Excerpt to read section start

# Wanting to code a bluetooth driver. Starting point?



## ThoughtCriminal (Aug 27, 2020)

OK, SO...

I am running FreeBSD 12.1-RELEASE on a Lenovo x260

I got the mobile broadband module working after some help and encouragement from members of the forums.

In an effort to have everything working on the laptop I've come up to a problem...

Bluetooth on this device doesn't seem to be supported.

I get the following after running `service bluetooth start`
`/etc/rc.d/bluetooth: ERROR: Unsupported device`

Soo. I'm guessing Bluetooth for this laptop isn't yet supported. dmesg doesn't have a ubt0 anywhere and in /var/log/messages the only mention of bluetooth is: `/etc/rc.d/bluetooth: ERROR: Unable to setup Bluetooth stack for device ubt0`

Yes I have searched google. Yes I have followed the handbook. The conclusion I come up with is it is a 4.1 Bluetooth device and not currently supported.

So.. What to do?

I am an intermediately skilled C programmer, I know the difference between a process and a thread, know what pointers are and how to abuse them as well as structs and linked lists.

Excerpt to read section end
Supplied material section start

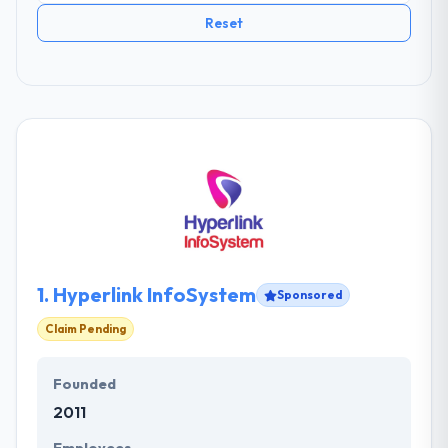
Reset
1.
Hyperlink InfoSystem
Sponsored
Claim Pending
Founded
2011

Supplied material section end

**What the task asks:**
Please answer these questions about the forum post on writing a Bluetooth driver, one per line:
1. Which FreeBSD release is the poster running, and on which laptop?
2. What error appears after running `service bluetooth start`?
3. What Bluetooth version does the poster conclude the device is?

**Exercise result:**
1. FreeBSD 12.1-RELEASE on a Lenovo x260.
2. `/etc/rc.d/bluetooth: ERROR: Unsupported device`
3. Bluetooth 4.1.